Industry Regulations

Operations are subject to international maritime regulations, pollution norms for its fleet/vehicles, and import/export restrictions across various geographies.

Environmental Compliance

The company has expressed a commitment to ESG principles to enhance stakeholder confidence and access to capital markets.

Taxation Policy Impact

The company follows standard corporate tax rates; specific fiscal impacts are not detailed beyond the impact of the restructuring scheme.

Legal Contingencies

The company received a legal notice from the promoter of RSLPL for a claim of INR 10 Cr regarding alleged unauthorized freight advances by a former CEO. The company does not expect a material impact from this.

⚠️ Risk Analysis

Key Uncertainties

Key risks include a sustained slowdown in global trade volumes (potential impact on 88% of revenue) and the successful integration of the merged entities.

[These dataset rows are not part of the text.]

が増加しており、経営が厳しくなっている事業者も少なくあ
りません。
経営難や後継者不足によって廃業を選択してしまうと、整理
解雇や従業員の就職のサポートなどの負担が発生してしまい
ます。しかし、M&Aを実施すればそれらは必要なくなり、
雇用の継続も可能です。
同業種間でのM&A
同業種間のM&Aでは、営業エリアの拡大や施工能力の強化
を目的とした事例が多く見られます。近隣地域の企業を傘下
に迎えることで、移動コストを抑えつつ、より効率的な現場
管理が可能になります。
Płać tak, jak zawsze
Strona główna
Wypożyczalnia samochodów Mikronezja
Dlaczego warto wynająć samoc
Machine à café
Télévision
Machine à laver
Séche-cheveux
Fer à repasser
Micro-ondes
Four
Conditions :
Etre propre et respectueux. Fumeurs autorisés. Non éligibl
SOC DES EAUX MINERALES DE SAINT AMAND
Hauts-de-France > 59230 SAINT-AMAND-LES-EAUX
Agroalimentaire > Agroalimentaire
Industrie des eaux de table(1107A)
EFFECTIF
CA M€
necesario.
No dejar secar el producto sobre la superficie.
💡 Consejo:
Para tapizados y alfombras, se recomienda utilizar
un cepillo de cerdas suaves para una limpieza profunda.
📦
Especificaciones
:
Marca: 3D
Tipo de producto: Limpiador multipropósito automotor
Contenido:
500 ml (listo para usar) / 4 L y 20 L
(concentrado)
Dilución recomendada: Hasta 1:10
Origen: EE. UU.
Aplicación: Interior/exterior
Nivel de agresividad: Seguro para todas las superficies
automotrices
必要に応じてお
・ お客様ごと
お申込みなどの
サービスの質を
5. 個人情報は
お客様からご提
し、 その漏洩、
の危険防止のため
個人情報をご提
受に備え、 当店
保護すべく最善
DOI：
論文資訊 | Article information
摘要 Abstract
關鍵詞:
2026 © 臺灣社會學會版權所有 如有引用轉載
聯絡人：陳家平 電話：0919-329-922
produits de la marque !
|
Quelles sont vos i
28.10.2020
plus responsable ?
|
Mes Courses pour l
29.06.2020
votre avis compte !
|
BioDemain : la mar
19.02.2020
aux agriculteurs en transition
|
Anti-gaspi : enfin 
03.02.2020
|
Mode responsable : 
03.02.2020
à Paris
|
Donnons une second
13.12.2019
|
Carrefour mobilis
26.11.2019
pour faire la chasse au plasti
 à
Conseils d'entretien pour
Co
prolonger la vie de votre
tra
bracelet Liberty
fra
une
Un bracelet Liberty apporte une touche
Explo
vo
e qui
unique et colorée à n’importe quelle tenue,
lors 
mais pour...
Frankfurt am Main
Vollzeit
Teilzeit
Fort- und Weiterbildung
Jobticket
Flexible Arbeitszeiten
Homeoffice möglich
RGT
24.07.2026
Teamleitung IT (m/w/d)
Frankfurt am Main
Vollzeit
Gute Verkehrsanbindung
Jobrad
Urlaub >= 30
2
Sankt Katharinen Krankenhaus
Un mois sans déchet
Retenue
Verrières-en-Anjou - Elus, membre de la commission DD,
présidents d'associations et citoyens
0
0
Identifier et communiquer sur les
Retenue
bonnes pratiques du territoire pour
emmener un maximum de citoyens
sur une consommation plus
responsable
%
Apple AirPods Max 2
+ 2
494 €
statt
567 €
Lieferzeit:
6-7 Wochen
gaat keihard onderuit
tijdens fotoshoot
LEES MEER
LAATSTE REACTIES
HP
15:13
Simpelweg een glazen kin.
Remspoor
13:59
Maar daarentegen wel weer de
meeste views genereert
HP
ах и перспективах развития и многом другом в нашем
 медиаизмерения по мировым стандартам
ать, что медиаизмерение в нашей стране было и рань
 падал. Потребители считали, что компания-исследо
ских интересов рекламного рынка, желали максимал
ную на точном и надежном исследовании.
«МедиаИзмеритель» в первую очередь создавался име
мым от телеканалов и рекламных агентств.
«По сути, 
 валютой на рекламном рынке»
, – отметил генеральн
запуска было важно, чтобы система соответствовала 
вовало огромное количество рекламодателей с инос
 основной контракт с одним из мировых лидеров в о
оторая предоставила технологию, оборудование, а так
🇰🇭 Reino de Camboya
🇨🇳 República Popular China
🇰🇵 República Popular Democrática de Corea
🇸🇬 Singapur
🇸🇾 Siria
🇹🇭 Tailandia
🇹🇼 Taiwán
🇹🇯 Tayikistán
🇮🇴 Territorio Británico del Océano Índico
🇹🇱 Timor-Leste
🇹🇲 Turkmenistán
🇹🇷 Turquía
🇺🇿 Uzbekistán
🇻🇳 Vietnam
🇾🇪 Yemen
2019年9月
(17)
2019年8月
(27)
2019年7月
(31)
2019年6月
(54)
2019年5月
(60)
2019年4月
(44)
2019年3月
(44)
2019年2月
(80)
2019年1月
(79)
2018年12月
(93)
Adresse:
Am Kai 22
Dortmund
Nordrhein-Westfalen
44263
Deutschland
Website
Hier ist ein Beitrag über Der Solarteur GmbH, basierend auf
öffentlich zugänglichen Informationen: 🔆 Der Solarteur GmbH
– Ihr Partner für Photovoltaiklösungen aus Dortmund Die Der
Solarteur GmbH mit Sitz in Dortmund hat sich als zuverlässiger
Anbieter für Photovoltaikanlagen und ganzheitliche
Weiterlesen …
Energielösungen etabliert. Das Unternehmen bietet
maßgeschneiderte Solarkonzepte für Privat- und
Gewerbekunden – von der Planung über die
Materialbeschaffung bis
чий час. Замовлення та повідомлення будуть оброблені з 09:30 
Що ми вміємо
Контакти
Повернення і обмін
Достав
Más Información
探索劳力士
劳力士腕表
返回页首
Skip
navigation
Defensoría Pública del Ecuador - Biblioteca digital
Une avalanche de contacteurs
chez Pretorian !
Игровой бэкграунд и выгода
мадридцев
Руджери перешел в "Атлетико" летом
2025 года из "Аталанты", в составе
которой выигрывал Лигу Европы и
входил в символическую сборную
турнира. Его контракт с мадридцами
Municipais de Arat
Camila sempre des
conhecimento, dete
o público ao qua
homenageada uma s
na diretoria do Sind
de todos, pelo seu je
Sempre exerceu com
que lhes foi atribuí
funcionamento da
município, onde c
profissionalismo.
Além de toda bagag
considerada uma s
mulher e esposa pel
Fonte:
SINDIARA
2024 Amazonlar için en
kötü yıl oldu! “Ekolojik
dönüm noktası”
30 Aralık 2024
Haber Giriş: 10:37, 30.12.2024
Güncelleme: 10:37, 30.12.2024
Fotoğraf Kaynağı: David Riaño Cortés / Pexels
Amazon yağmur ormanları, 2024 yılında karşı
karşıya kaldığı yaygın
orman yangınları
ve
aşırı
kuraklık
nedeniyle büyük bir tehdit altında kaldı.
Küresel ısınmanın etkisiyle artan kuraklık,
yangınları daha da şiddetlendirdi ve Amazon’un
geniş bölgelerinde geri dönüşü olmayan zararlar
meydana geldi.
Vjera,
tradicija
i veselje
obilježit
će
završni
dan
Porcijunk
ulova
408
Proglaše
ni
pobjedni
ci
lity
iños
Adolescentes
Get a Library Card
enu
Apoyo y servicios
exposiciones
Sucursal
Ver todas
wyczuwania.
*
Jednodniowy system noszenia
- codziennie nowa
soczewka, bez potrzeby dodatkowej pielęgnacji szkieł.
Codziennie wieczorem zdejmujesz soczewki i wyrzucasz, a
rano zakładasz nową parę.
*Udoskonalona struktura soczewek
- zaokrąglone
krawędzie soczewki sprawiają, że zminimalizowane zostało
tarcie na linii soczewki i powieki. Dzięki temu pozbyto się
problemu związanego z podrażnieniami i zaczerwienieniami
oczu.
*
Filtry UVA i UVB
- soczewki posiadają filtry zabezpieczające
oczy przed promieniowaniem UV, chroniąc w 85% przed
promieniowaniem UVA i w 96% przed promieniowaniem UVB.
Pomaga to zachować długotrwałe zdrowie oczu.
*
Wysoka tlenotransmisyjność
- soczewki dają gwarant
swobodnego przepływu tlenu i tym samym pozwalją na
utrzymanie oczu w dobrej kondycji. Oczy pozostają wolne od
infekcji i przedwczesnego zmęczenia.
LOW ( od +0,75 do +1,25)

Geographic Concentration Risk

Revenue is diversified globally, though the domestic Indian market is a significant focus for the Express and Contract logistics segments.

Third Party Dependencies

High dependency on third-party shipping lines and airlines for ISC capacity, as the company operates an asset-light model.

Technology Obsolescence Risk

The company is investing in strategic restructuring to enhance operational efficiencies and mitigate the risk of digital disruption in the logistics chain.

Credit & Counterparty Risk

The company maintains a comfortable financial risk profile with a cash surplus of INR 592 Cr as of June 30, 2025, to manage counterparty risks.